Last night, Cindi and her son picked me up at the Nairobi airport. It was raining really hard, and for a moment I wondered if I got the seasons wrong and it was the rainy season! Cindi assured me it was not, but that it was just raining. My first experience on the highway was slightly scary; there are no traffic lights. Her son, Lorenzo, told me that there are only three in the downtown, and otherwise driving is kind of a “free-for-all” (which, when looked up on the Merriam-Webster dictionary, is described as an uncontrolled fight or competition that involves many people).

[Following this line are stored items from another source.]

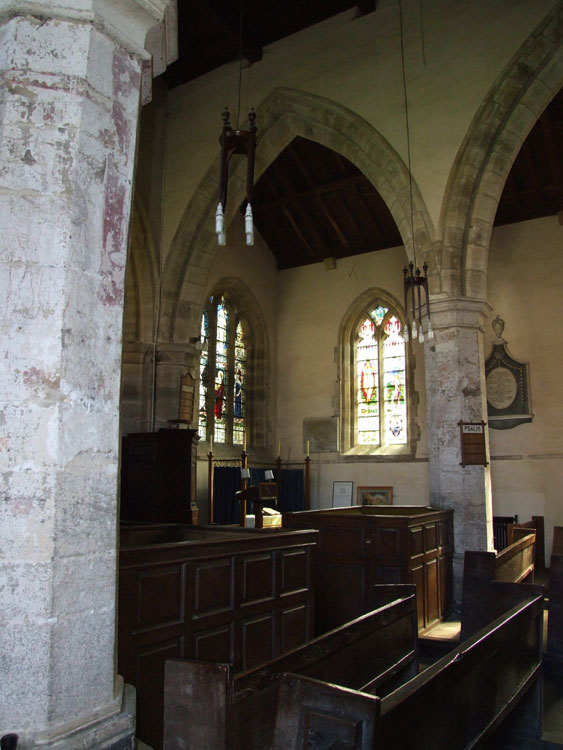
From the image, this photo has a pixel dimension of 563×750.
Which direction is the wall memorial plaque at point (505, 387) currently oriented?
toward the camera

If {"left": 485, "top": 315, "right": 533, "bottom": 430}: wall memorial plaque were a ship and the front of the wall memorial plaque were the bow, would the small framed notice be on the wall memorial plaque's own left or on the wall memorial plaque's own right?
on the wall memorial plaque's own right

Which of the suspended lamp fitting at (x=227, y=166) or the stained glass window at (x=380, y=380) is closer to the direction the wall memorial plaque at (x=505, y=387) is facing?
the suspended lamp fitting

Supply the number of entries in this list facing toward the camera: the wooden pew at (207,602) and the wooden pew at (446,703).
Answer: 0

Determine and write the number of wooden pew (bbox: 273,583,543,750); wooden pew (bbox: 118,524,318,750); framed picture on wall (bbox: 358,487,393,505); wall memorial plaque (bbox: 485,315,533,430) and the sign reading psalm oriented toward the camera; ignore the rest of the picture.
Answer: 3

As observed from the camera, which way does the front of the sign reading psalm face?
facing the viewer

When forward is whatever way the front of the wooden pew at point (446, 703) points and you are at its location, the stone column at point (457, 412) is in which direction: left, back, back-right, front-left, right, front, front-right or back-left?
front-right

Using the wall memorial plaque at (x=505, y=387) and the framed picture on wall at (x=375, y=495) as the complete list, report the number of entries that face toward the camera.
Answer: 2

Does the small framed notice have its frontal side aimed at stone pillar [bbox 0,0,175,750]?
yes

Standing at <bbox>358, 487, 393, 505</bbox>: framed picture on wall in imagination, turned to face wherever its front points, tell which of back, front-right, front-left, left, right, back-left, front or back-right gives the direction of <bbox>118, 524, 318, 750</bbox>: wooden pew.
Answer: front
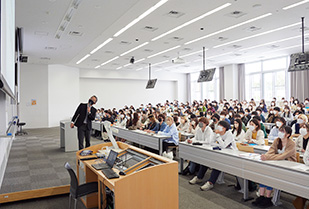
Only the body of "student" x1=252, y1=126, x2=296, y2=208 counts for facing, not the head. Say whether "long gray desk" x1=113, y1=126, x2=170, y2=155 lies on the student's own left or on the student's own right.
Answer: on the student's own right

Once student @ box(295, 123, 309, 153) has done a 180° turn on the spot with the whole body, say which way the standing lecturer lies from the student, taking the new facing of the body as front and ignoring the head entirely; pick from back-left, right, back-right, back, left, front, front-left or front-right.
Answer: back-left

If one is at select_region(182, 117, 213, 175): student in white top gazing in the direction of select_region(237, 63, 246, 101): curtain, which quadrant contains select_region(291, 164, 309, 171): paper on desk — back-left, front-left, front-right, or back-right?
back-right

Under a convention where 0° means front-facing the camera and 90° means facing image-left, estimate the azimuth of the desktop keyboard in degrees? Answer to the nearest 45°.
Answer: approximately 45°

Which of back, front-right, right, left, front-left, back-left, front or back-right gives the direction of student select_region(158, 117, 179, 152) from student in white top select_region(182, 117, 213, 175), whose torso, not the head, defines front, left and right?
right

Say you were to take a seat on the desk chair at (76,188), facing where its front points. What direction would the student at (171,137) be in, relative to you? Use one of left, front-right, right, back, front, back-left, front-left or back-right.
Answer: front-left

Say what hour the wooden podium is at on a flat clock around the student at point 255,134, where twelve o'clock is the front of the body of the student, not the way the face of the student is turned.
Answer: The wooden podium is roughly at 11 o'clock from the student.

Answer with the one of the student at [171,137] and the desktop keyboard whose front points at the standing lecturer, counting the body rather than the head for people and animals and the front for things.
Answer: the student
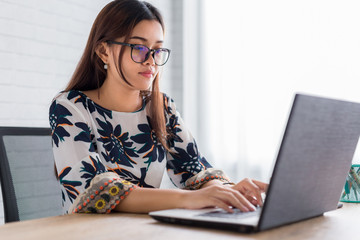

Instead of traffic lights, the entirety of the road (that I saw) was composed of merging lanes and roundabouts. On the way to their house we saw two busses that had ran into ditches, most likely because of the rain, and they told me they had seen three on the way to pick me up. I found the whole thing rather exciting (sorry mom). I couldn’t tell if people were honking to let others know not to hit them, or because they were cussing them out in a controlled road rage.

In any case, by the time we got to their home, it was 11 o’clock their time, 4 o’clock my time. I was pretty tired, so I ended up going to sleep pretty quickly. And now it is morning, and I am off to find me some breakfast.